Do I Have To Be Different?

Personal Money Planning |

By Gary Silverman, CFP®

I give a lot of advice. This is good as that’s how I make my living. I also get a lot of advice. Some asked for, some not. Most of this is self-inflicted as I read a lot about finance, economics, investing, and running a business.

In the area of running a business, especially a financial business, is the concept of the niche. I’ve been told, for about the last 30 years, that unless I focus on a niche and become the best in serving that niche my business will fail.

What about the middle-class? Nope, not a niche. North Texas Region? Nope, not a niche. Nice folks who need help? Sorry, still not a niche. The experts prefer something like physicists working at the Fermi Labs, dentists with mature practices and 3-10 employees, or owners of family-owned non-franchised restaurants.

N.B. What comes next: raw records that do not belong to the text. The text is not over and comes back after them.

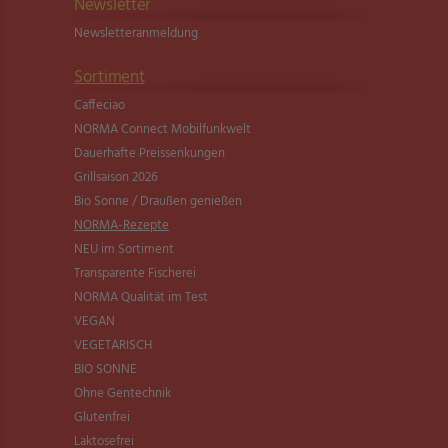
Newsletter
Newsletter­anmeldung
Sortiment
Caffeciao
NORMA Connect Mobilfunkwelt
Dauerhafte Preissenkungen
Grillsaison 2026
Bio Sonne / Draußen genießen
NORMA-Rezepte
NEU im Sortiment
Transparente Fischerei
NORMA Qualität im Test
VEGAN
VEGETARISCH
BIO SONNE
Ohne Gentechnik
Glutenfrei
Laktosefrei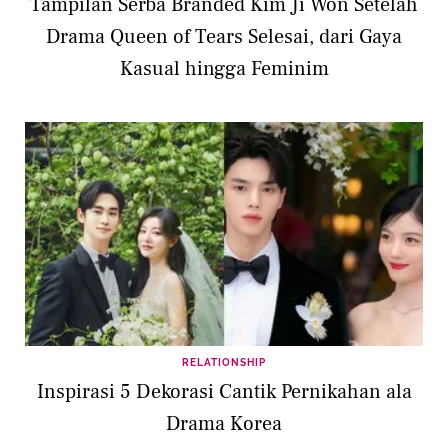
Tampilan Serba Branded Kim Ji Won Setelah
Drama Queen of Tears Selesai, dari Gaya
Kasual hingga Feminim
RELATIONSHIP
Inspirasi 5 Dekorasi Cantik Pernikahan ala
Drama Korea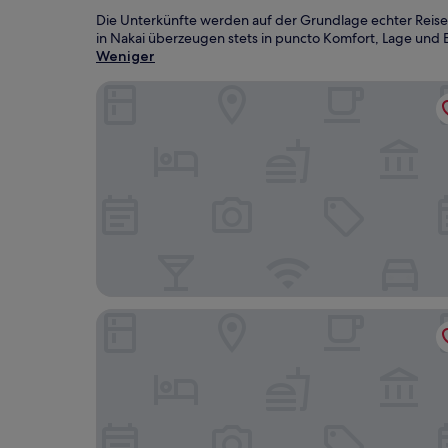
Die Unterkünfte werden auf der Grundlage echter Reise
in Nakai überzeugen stets in puncto Komfort, Lage und E
Weniger
Grand Hotel Kanachu Hadano
Oiso Prince Hotel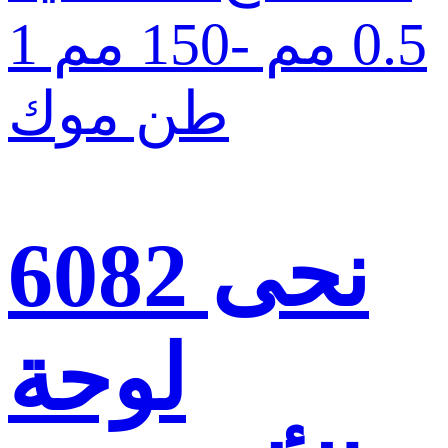
نحى 6082
لوحة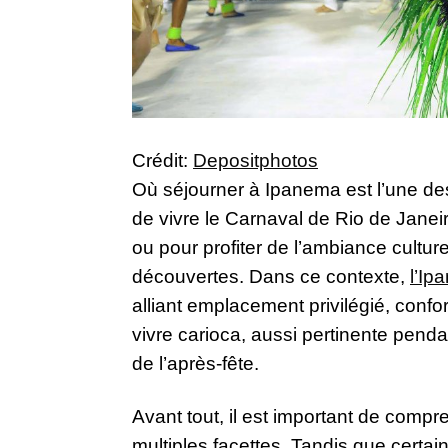
Crédit:
Depositphotos
Où séjourner à Ipanema est l’une des
de vivre le Carnaval de Rio de Janeir
ou pour profiter de l’ambiance culture
découvertes. Dans ce contexte,
l’Ip
alliant emplacement privilégié, conf
vivre carioca, aussi pertinente pend
de l’après-fête.
Avant tout, il est important de comp
multiples facettes. Tandis que certa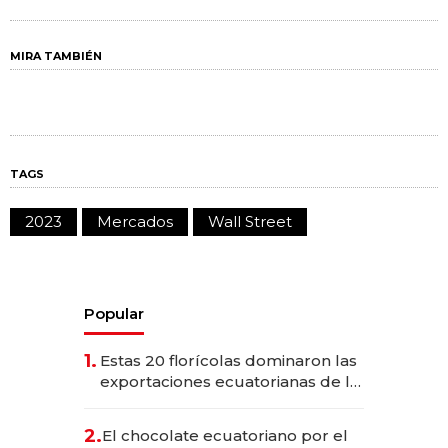
MIRA TAMBIÉN
TAGS
2023
Mercados
Wall Street
Popular
1.
Estas 20 florícolas dominaron las
exportaciones ecuatorianas de la
industria en 2025
2.
El chocolate ecuatoriano por el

I don’t doubt that having a niche is a great thing. There are nuances in every financial situation, so the more closely you group similar folks the easier it is to become an expert in those nuances. While I’m sure I’d do a good job helping a professional baseball player manage money, I do not have experience in that area. There would be a lot I’d need to learn about the profession.

In a way though, that’s the point. I’m sure there’s someone who began a financial practice saying: “I’m going to specialize in helping [insert niche] clients” but I’ve found that everyone I know who has a niche practice ended up that way because one of their early clients was in that demographic, who referred their associates, who then referred theirs. Along the way the advisor learned about these folks, added staff and resources to better deal with their problems and became known as “The” person to go to.

I’ve also learned that a lot of financial people, yours truly included, managed some success helping the non-niche people in their area sort out their finances, save, and invest. Seems to me the highly focused, highly successful niche firms didn’t become a niche and then become successful. Rather on their way to becoming successful they developed a niche. And others on their way to becoming successful didn’t.

My analogy to this is my travels to Fort Worth. I enjoy eating at the Cheesecake Factory. They have several seafood dishes I like, and a couple of Asian meals I find yummy. They are not, however, a niche restaurant. That they’ll never do fish as good as Eddie V’s or Asian like P.F. Chang’s is no doubt. But that doesn’t make the meal any less palatable to me…just different.

All three seem to be quite crowded, so I’ll assume they’ve had more than a semblance of success.

As much turmoil as we seem to be going through, the United States, by most any measure is a success. Let’s keep it that way and make it better by listening before speaking and empathizing before criticizing. Have a great 4th!